> _DOCUMENT PASSAGE_:
Mass. first responders to carry larger Narcan doses
Emergency personnel may now carry doses up to four milligrams of naloxone nasal spray
By Christian M. Wade
BOSTON — Police officers, firefighters and other first-responders in Massachusetts will be allowed to carry more potent doses of the life-saving overdose antidote naloxone under new state guidelines.
The changes, approved by the state Office of Emergency Medical Services, authorize emergency personnel to carry doses up to 4 milligrams of naloxone nasal spray, sold under the brand name Narcan. Under previous policy, they were limited to 2 milligram doses.
Naloxone can reverse overdoses from heroin and other opioids, but first-responders say stronger or multiple doses are often needed to revive patients who have used substances laced with fentanyl, because of its higher potency.
"Sometimes they have to administer Narcan four or five times because the drugs are so powerful," said Lt. Edward Guy, a spokesman for the Andover Police Department.
Massachusetts is one of a handful of states that limited naloxone dosages — a cap that has prevented police and fire departments from accepting some donations of Narcan from pharmaceutical companies.
In July, the Police Assisted Addiction Recovery Initiative — founded by former Gloucester Police Chief Leonard Campanello and businessman John Rosenthal — received a donation of 10,000 doses of Narcan from its manufacturer, Adapt Pharma.
The nonprofit group had to divert the 4 milligram doses, which were too high, to fire and police departments in other states.
"With stronger and more dangerous drugs like fentanyl claiming more and more lives each day, stronger, more potent doses of Narcan allow first-responders to save more lives," Rosenthal said in a statement.
"We cannot save a dead person. Every life saved with Narcan is an opportunity for a person suffering from the disease of addiction to reclaim their life," he said.
The state's decision to increase the allowed dosages of nasal spray follows a recommendation by a U.S. Food and Drug Administration advisory committee to increase the minimum amount for an injectable dose of naloxone, which is now 0.4 milligrams.

Records excerpted from a collection
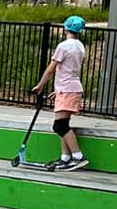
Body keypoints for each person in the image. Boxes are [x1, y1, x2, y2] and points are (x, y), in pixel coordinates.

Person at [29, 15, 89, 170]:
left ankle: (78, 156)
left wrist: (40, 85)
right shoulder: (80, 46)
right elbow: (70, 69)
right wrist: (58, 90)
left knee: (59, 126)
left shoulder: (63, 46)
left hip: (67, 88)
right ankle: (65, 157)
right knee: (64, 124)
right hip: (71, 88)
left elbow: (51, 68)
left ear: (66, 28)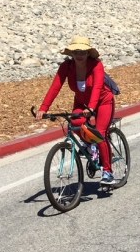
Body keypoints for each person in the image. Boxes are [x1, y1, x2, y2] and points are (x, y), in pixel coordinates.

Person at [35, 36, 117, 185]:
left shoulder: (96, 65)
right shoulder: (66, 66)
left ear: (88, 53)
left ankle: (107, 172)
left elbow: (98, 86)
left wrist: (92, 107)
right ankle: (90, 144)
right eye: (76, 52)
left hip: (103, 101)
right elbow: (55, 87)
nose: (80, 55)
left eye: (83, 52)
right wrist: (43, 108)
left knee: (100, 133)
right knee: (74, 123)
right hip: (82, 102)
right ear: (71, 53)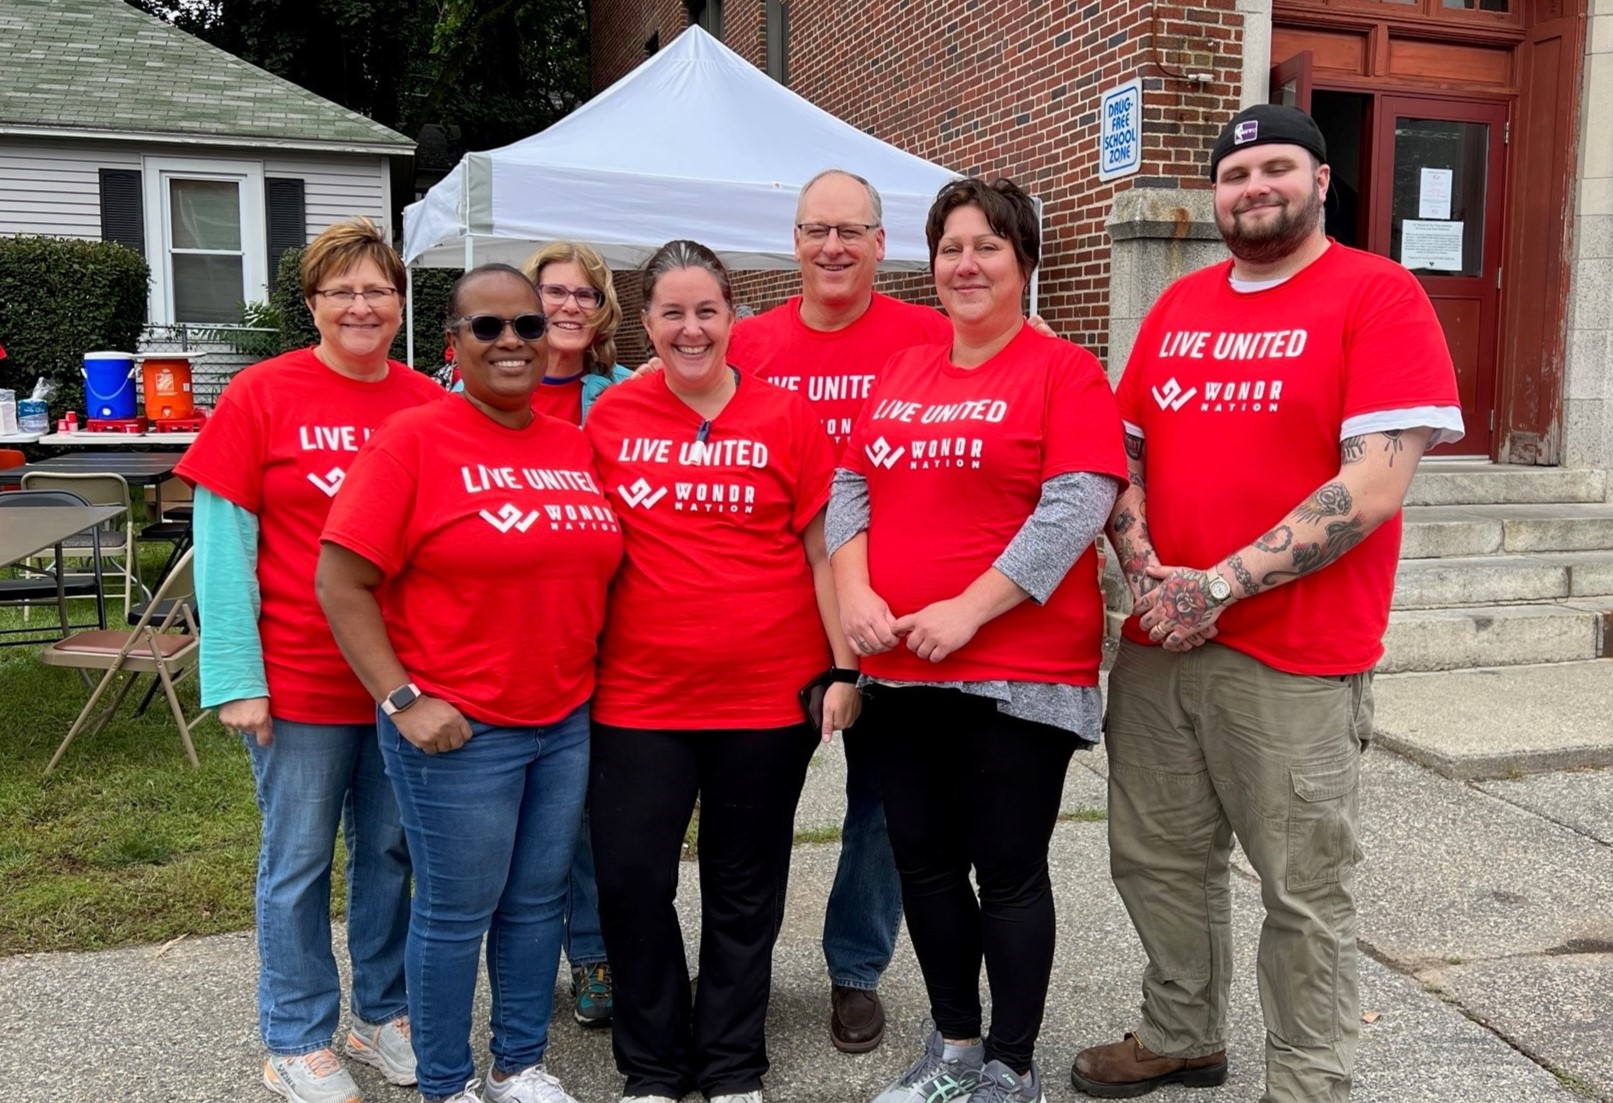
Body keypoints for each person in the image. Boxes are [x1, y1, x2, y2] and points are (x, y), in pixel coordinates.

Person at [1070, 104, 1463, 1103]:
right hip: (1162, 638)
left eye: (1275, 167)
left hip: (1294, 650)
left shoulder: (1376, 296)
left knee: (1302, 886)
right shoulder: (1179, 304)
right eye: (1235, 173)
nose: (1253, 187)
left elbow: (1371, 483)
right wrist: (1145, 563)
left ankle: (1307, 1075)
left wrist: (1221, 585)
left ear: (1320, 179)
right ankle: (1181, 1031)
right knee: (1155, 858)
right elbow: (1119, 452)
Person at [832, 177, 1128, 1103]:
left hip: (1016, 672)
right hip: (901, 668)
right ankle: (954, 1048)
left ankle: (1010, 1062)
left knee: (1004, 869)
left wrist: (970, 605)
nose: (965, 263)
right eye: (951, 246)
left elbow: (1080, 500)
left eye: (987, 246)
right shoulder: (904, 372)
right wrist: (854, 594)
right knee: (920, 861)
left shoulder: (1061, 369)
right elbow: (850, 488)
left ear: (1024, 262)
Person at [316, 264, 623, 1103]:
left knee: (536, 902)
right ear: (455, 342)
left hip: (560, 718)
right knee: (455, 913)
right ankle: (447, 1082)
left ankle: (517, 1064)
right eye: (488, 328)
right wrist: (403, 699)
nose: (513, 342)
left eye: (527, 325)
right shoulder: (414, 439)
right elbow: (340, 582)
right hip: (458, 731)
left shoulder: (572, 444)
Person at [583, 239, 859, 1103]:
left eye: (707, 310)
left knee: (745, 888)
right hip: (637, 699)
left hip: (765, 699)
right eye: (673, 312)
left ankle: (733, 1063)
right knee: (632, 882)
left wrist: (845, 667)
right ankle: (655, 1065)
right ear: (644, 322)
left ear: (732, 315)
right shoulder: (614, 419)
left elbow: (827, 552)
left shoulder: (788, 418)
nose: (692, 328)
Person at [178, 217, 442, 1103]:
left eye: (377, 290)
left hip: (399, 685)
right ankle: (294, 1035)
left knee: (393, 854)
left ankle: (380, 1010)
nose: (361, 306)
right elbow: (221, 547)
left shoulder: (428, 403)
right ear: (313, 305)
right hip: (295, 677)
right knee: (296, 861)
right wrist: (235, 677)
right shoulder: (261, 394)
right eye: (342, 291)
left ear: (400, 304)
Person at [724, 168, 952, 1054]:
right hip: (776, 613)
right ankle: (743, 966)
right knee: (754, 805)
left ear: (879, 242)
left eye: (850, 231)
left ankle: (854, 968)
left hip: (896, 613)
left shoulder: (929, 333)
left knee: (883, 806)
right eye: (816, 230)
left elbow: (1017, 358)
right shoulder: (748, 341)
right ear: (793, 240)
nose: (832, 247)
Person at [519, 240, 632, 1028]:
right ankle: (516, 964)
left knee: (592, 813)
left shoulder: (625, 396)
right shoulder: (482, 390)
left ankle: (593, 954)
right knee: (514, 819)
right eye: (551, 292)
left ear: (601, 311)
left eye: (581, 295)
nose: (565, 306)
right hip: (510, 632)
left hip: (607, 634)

* * *

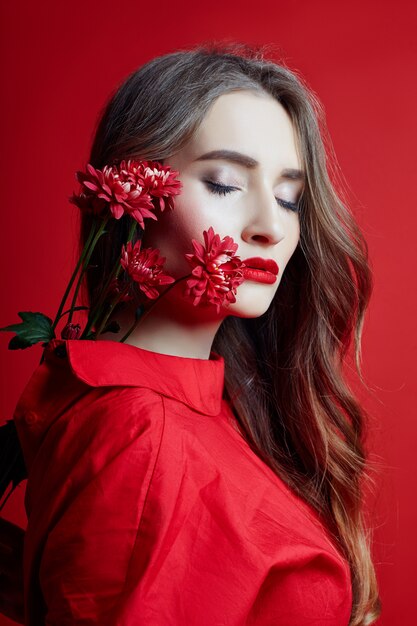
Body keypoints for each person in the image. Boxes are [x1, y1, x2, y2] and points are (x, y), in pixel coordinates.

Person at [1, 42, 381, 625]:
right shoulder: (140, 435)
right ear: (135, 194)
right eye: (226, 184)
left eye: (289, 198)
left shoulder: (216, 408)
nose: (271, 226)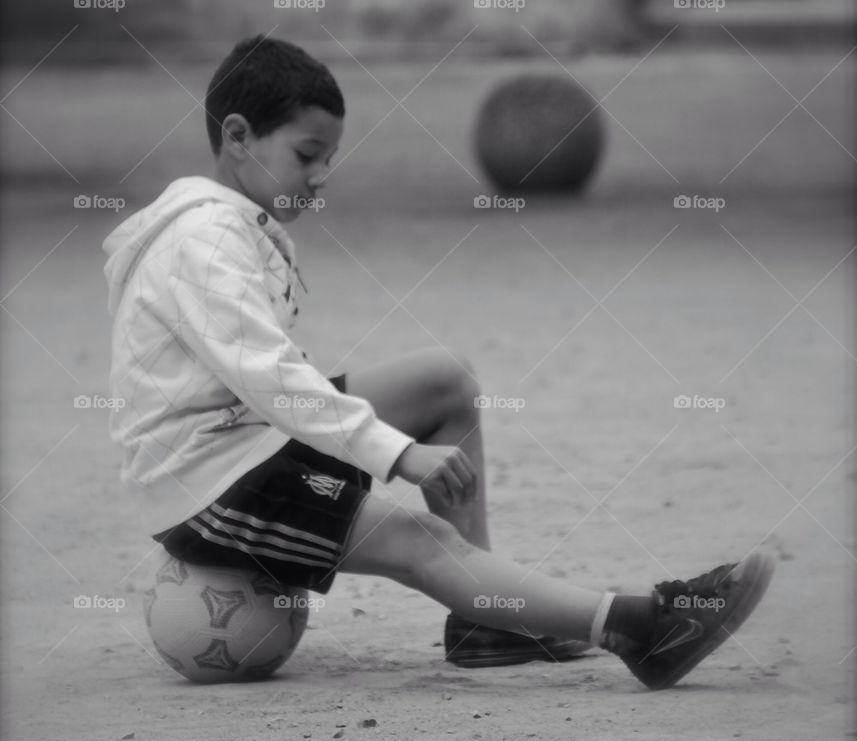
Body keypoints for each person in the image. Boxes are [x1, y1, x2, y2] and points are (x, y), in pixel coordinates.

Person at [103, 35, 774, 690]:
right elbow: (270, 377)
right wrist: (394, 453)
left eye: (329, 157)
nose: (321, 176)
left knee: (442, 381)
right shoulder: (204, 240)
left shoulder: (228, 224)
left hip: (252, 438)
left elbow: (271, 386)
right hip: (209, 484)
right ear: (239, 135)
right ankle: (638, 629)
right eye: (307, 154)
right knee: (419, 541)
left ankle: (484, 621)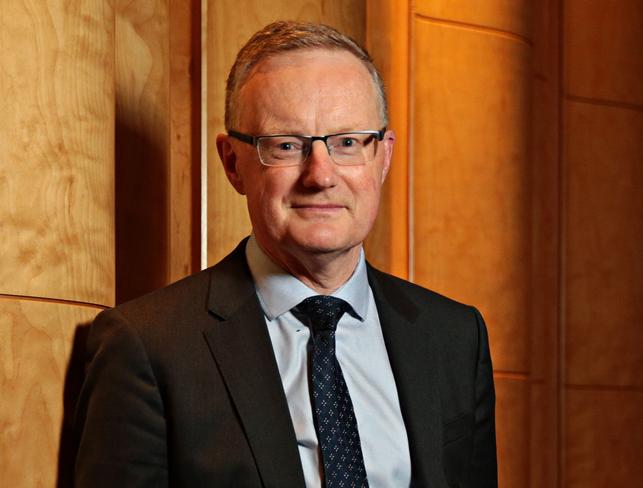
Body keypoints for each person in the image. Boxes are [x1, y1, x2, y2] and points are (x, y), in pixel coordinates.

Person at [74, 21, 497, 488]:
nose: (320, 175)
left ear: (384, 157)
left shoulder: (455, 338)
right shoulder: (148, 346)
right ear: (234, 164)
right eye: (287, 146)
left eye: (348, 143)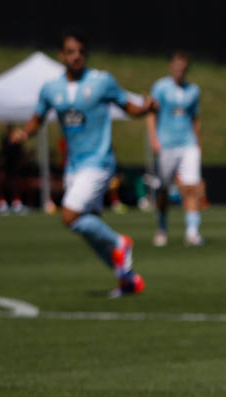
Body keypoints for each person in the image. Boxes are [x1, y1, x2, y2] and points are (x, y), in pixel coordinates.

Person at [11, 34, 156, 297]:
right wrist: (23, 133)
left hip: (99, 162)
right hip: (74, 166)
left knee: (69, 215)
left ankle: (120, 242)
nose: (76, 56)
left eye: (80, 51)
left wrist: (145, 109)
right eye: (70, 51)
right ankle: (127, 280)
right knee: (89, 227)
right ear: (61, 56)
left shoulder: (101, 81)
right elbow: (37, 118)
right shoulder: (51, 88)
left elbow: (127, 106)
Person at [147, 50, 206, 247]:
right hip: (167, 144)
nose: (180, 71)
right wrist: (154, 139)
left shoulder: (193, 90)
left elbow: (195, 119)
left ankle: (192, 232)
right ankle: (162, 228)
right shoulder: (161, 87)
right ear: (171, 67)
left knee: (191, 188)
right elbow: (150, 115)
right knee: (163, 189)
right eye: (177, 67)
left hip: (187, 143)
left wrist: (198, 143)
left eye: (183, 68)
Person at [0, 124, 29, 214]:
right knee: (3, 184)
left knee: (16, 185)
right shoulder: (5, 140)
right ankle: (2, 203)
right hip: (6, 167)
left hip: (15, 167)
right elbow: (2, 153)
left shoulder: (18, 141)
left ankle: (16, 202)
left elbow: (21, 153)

> _TO DO_:
1. Decide whether each statement below agrees with the Narcan dosage article. Answer yes or no for each and quote the deciding words of the article. (a) Under the previous policy, first responders were limited to 2 milligram doses. (b) The 10,000 doses of Narcan were donated by Adapt Pharma. (c) A U.S. Food and Drug Administration advisory committee recommended lowering the minimum injectable dose of naloxone.
2. Carry on the Narcan dosage article from its last sentence.

> _ANSWERS TO THE EXERCISE_:
1.
(a) Yes: "Under previous policy, they were limited to 2 milligram doses."
(b) Yes: "received a donation of 10,000 doses of Narcan from its manufacturer, Adapt Pharma."
(c) No: "to increase the minimum amount for an injectable dose of naloxone, which is now 0.4 milligrams."

2.
Narcan counteracts the effects of heroin, OxyContin and other painkillers by blocking certain receptors in the brain.
But recent studies have suggested that higher doses may increase the chances of acute opioid withdrawal syndrome, which can make patients aggressive and even violent. Because of that, some first-responders may be reluctant to administer repeat or future doses, according to the FDA.
Other studies have recommended treating children and young adults — who may accidentally overdose after coming in contact with heroin or other opioids in their homes — with a higher dose because they tend to metabolize naloxone more quickly than adults.
Barbara Herbert, a physician and president of the Massachusetts chapter of the American Society of Addiction Medicine, supports the state's decision to increase the maximum Narcan dosage.
She said lower doses aren't as effective with fentanyl overdoses.
"It's a good idea, as long as we track what happens," she said. "If we find that it makes people more uncomfortable or difficult for our first responders, then we'll have to pull back. But there haven't been any reports of that happening yet, even anecdotally."
The state's medical community has debated naloxone doses over the years, Herbert said. During a heroin epidemic in the 1990s, some emergency rooms lowered the injected dosage to 0.2 milligrams to lessen withdraw symptoms.
"But we're dealing with stronger heroin, often laced with fentanyl, so we need to respond with a stronger medicine," she said.
Sander Schultz, Gloucester's emergency medical services coordinator, said the city's fire department responds to several calls for accidental overdoses each month, and first-responders often administer more than one 2 milligram dose of naloxone to revive patients.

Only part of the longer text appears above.